[Start of Attachment]

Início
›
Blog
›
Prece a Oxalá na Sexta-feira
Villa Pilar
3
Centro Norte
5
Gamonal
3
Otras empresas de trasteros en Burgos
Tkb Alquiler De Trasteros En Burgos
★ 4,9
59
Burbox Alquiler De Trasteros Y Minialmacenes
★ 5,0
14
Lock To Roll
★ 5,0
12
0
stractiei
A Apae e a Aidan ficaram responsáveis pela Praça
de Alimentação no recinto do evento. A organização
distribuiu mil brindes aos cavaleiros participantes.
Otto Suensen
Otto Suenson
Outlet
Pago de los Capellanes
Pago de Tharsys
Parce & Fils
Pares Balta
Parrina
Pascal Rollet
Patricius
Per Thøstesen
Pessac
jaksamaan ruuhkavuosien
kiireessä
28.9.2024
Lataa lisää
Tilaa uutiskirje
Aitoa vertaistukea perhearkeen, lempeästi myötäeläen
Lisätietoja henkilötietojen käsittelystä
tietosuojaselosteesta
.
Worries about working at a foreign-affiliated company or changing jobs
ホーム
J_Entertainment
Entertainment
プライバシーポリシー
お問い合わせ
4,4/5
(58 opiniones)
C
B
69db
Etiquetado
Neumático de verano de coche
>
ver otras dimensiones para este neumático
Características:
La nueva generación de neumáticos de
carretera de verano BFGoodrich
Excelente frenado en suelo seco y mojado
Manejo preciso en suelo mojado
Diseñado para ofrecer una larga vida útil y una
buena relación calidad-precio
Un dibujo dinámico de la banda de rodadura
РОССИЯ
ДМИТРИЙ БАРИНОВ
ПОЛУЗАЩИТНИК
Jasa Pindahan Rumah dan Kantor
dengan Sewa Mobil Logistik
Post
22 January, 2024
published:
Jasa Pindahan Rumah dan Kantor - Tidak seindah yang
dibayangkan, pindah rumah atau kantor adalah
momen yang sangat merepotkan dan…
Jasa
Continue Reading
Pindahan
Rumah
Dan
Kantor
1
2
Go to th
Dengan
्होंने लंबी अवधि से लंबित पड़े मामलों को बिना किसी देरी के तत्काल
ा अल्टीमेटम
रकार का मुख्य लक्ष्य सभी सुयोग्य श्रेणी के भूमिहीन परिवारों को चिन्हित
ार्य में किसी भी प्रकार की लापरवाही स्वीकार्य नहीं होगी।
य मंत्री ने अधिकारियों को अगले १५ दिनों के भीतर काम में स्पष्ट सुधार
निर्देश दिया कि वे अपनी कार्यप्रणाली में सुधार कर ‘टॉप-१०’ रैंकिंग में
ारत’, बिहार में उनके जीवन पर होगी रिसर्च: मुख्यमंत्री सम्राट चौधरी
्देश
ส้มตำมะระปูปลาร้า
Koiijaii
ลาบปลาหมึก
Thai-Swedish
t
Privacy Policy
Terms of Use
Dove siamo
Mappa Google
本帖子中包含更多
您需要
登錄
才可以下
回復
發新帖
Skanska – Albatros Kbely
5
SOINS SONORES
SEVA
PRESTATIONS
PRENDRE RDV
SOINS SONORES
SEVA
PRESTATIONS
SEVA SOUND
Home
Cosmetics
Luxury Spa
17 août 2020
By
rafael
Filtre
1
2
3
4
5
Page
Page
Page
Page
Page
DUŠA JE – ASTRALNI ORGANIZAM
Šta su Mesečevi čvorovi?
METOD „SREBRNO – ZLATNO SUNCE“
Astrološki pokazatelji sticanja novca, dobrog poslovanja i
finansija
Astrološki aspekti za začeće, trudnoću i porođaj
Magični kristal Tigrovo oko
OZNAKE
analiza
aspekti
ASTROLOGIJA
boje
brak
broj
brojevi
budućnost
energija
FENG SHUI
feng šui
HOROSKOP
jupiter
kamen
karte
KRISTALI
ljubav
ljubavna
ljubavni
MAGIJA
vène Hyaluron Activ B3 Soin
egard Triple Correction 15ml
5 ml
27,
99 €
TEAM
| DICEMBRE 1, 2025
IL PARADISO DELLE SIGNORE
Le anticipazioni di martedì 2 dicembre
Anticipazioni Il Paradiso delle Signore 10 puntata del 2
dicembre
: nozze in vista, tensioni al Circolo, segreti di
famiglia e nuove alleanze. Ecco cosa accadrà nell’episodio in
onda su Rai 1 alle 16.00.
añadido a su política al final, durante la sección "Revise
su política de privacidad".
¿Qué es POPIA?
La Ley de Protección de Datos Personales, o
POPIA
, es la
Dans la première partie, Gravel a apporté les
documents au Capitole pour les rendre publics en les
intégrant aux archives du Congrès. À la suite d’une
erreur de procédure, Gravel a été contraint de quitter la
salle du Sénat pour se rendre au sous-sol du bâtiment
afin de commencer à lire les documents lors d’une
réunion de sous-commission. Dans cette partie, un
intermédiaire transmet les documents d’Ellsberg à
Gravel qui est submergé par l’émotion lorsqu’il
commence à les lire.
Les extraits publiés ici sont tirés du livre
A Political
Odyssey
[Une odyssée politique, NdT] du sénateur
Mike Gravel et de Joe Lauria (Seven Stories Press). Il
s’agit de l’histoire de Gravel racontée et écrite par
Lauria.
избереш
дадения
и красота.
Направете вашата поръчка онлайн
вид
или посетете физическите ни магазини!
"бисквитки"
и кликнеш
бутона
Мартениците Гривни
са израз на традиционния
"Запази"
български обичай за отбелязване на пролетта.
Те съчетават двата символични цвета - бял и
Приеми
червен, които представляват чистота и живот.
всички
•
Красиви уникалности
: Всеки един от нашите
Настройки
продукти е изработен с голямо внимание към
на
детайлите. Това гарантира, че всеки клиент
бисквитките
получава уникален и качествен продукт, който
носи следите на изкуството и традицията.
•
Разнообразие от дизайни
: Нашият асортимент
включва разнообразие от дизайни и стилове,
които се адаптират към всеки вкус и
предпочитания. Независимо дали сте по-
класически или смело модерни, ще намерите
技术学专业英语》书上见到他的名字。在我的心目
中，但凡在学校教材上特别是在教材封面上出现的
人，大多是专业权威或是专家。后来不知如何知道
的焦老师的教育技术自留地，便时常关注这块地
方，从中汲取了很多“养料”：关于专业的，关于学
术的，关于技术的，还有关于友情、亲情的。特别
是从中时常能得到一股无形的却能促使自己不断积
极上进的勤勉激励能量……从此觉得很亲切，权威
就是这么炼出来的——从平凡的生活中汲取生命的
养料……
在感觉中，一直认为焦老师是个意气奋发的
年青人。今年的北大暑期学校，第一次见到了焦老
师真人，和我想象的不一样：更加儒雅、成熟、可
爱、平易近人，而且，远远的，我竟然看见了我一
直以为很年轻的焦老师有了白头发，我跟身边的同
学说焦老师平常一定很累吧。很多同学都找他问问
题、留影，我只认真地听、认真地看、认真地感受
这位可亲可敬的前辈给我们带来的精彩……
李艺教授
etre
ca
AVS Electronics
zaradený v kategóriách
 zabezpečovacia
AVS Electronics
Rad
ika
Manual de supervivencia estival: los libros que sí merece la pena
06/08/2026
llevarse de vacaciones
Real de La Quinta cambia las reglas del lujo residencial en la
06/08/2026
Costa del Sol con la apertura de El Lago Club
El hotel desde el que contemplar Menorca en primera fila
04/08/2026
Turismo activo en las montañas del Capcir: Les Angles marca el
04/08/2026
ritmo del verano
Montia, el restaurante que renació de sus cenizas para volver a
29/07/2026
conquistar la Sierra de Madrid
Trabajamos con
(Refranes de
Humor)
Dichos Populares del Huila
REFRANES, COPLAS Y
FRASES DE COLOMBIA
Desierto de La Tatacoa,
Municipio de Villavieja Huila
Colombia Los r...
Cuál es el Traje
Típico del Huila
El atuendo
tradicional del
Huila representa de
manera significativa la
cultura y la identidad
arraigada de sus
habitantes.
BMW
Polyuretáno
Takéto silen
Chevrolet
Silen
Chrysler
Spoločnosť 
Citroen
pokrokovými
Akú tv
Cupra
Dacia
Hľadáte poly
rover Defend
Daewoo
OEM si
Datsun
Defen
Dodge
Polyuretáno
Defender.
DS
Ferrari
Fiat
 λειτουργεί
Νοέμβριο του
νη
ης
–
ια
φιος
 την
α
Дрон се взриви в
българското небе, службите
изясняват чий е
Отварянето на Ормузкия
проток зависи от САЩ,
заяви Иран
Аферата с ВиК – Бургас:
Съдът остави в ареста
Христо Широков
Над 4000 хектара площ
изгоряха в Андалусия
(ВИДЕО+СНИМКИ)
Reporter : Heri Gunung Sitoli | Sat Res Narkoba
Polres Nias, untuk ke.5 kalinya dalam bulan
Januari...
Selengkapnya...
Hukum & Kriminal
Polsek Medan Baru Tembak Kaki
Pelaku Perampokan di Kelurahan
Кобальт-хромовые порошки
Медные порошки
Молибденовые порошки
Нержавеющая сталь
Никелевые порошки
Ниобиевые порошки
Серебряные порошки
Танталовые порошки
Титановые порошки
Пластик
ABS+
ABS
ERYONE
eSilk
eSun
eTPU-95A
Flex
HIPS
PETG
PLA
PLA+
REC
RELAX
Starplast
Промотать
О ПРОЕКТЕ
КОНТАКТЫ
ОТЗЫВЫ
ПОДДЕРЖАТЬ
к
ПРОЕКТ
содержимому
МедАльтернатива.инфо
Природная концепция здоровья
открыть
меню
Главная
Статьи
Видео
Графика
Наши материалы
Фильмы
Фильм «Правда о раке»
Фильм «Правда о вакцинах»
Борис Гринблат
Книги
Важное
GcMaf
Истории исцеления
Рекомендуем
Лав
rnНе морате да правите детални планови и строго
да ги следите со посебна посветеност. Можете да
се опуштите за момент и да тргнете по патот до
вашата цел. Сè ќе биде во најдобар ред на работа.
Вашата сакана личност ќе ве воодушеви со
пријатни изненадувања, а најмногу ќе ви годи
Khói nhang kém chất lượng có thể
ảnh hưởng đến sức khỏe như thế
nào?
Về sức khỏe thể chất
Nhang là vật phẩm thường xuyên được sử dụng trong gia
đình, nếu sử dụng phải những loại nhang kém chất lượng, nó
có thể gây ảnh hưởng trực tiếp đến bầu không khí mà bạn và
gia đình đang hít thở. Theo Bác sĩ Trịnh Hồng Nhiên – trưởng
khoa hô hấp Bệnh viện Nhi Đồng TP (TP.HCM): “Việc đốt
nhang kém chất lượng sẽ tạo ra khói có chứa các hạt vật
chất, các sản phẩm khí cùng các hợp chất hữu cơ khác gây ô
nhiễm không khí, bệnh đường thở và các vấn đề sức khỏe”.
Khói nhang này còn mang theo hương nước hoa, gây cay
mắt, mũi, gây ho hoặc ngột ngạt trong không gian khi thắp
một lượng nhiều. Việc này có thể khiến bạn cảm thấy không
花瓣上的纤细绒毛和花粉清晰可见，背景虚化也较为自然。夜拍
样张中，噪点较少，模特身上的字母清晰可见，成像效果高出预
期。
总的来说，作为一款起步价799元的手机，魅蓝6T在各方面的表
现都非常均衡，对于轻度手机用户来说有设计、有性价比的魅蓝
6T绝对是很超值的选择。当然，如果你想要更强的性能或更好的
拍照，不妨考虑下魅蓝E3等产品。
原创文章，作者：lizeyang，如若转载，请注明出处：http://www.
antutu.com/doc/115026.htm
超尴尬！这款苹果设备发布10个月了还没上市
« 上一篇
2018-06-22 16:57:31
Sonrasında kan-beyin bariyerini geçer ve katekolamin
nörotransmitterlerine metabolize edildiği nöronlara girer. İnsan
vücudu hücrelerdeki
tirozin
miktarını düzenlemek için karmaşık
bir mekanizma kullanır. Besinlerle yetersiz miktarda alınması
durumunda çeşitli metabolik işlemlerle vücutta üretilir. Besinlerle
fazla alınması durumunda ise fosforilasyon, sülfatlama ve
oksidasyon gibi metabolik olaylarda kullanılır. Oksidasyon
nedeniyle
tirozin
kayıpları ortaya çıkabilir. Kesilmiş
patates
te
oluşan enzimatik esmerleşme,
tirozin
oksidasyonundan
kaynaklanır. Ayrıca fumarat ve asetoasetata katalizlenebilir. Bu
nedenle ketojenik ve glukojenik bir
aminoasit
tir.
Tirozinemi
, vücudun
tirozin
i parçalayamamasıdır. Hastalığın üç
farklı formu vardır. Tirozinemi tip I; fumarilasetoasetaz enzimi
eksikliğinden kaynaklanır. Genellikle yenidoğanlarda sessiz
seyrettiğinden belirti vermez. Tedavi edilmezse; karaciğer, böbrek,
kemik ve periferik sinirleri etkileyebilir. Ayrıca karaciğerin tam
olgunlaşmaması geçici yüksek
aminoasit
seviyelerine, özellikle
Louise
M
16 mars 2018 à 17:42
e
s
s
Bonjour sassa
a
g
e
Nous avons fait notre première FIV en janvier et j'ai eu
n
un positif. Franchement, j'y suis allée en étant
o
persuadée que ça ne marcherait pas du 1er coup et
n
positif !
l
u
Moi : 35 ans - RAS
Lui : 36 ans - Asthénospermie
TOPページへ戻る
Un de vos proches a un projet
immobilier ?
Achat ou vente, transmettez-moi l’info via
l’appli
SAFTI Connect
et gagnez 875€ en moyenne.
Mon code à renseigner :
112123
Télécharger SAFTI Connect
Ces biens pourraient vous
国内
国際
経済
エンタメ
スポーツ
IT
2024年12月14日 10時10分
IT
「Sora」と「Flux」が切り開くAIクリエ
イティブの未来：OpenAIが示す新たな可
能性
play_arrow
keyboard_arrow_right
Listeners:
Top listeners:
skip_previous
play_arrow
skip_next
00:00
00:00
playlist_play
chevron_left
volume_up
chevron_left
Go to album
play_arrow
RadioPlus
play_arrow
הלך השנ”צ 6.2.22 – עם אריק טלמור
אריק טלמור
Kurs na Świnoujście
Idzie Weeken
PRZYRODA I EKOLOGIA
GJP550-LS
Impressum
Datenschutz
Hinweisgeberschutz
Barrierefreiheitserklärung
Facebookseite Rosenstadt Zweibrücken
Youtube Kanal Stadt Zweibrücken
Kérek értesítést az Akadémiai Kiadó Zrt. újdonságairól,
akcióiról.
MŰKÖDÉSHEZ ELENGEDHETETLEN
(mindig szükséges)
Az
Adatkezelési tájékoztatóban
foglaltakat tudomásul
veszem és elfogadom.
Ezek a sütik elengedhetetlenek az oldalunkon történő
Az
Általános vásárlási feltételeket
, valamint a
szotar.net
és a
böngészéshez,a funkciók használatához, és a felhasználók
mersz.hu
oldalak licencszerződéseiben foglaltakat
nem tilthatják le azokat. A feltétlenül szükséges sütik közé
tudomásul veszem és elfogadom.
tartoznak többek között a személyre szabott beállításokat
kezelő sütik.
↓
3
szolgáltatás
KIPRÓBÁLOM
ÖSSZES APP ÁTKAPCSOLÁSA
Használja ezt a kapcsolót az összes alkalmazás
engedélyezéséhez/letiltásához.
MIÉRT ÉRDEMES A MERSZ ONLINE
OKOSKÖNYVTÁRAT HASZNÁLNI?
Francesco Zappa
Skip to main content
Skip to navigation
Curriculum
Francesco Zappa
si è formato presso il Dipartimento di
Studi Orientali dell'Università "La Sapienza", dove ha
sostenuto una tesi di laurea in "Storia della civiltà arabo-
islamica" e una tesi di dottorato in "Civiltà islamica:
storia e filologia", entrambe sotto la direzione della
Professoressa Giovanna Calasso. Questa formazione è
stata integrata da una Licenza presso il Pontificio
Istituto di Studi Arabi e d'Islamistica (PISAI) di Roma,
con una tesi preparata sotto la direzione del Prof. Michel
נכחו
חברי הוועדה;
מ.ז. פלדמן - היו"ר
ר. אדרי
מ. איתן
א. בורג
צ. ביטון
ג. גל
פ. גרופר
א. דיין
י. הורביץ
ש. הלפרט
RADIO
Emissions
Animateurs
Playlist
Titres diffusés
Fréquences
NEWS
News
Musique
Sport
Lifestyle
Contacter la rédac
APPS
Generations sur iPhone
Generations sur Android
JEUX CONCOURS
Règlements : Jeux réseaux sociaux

[End of Attachment]

◆ What is expected
Select every line in the rows that contains the word "suelo" and copy each one.

◆ Output for this exercise
Excelente frenado en suelo seco y mojado
Manejo preciso en suelo mojado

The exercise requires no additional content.